• _指示_
a. セミナー案内によると、スクリーニング開始からケミカルプロテオミクス終了までに要する期間は、短縮前はどれくらいですか。
b. セミナー案内の「日時:8月22日(火) 12:00-12:30」から「例についてご紹介いたします。」までを両端も含めて、「表現型ベース創薬」を「フェノタイプ創薬」に置き換えて書き直してください。

• _抜粋文_
※ ※ ※

日時:8月22日(火) 12:00-12:30
セミナー概要:
ヒト生体に近い疾患モデルを用いてスクリーニングできる表現型ベース創薬は、臨床での薬効発現が期待できる一方、標的や作用機序に関する分子的裏付けが乏しいという課題があります。この解決ツールとして、光親和性標識等に基づく、コバレントプローブを用いたケミカルプロテオミクスは、表現型ベース創薬の分子的裏付けを強力に推し進めます。一方で、プローブ合成に時間が掛かる事が課題として残っています。本セミナーでは、プローブ合成を必要としない、コバレント化合物ライブラリーからのケミカルプロテオミクスによる研究期間の短縮を提案します。スクリーニングヒットがあった場合、これら化合物は、そのままプローブとして利用可能であり、スクリーニング開始からケミカルプロテオミクス終了までに要する期間、約8ヵ月を、半分に短縮できます。本発表では、これらコバレント化合物ライブラリーを用いた標的探索のためのプロテオミクス法、およびモデル化合物を用いたコンセプト検証例についてご紹介いたします。
演者紹介
林 浩三 統合トランスレーショナル研究
1990年、大阪大学薬学部製薬化学科修士課程修了後、武田薬品工業発酵生産物研究所入社。天然物化学、オーファンGPCRのリガンド探索を担当。2002年、プロテオミクス草創期から社内プロテオミクスプラットフォームを立ち上げ、同技術を応用した、アフィニティー精製による薬剤標的タンパク質の探索、患者iPS細胞の表現型解析等を担当。2017年、Axcelead Drug Discovery Partnersへ転籍。長年をかけて蓄積してきた、プロテオミクス技術、創薬研究応用経験、専門知識を活用し、分子標的を含む作用機序やバイオマーカー探索を通じた、お客様の創薬研究をサポートしています。

※ ※ ※

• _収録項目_
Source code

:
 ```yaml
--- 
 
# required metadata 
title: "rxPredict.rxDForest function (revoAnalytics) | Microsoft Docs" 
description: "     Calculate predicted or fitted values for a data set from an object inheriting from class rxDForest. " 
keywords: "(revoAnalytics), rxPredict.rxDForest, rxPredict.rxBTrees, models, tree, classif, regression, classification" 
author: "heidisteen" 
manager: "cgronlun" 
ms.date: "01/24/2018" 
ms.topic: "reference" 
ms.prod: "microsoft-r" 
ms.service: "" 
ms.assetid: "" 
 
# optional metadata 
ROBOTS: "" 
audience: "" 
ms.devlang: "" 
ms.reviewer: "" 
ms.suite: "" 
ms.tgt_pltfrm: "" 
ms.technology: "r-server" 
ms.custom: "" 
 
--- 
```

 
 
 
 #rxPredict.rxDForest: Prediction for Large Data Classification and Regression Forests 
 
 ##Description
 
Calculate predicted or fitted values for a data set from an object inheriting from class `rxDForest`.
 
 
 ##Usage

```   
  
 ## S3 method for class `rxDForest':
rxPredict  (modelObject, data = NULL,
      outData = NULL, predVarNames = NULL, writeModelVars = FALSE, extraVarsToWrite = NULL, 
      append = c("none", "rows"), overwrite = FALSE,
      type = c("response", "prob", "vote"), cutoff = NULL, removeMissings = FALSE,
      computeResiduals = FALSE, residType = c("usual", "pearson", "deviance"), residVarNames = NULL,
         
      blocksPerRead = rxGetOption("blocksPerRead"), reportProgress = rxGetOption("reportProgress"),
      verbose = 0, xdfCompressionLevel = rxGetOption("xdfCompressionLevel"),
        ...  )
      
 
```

※ ※ ※

• _各課題の解答_
a. 約8ヵ月です。

b.
日時:8月22日(火) 12:00-12:30
セミナー概要:
ヒト生体に近い疾患モデルを用いてスクリーニングできるフェノタイプ創薬は、臨床での薬効発現が期待できる一方、標的や作用機序に関する分子的裏付けが乏しいという課題があります。この解決ツールとして、光親和性標識等に基づく、コバレントプローブを用いたケミカルプロテオミクスは、フェノタイプ創薬の分子的裏付けを強力に推し進めます。一方で、プローブ合成に時間が掛かる事が課題として残っています。本セミナーでは、プローブ合成を必要としない、コバレント化合物ライブラリーからのケミカルプロテオミクスによる研究期間の短縮を提案します。スクリーニングヒットがあった場合、これら化合物は、そのままプローブとして利用可能であり、スクリーニング開始からケミカルプロテオミクス終了までに要する期間、約8ヵ月を、半分に短縮できます。本発表では、これらコバレント化合物ライブラリーを用いた標的探索のためのプロテオミクス法、およびモデル化合物を用いたコンセプト検証例についてご紹介いたします。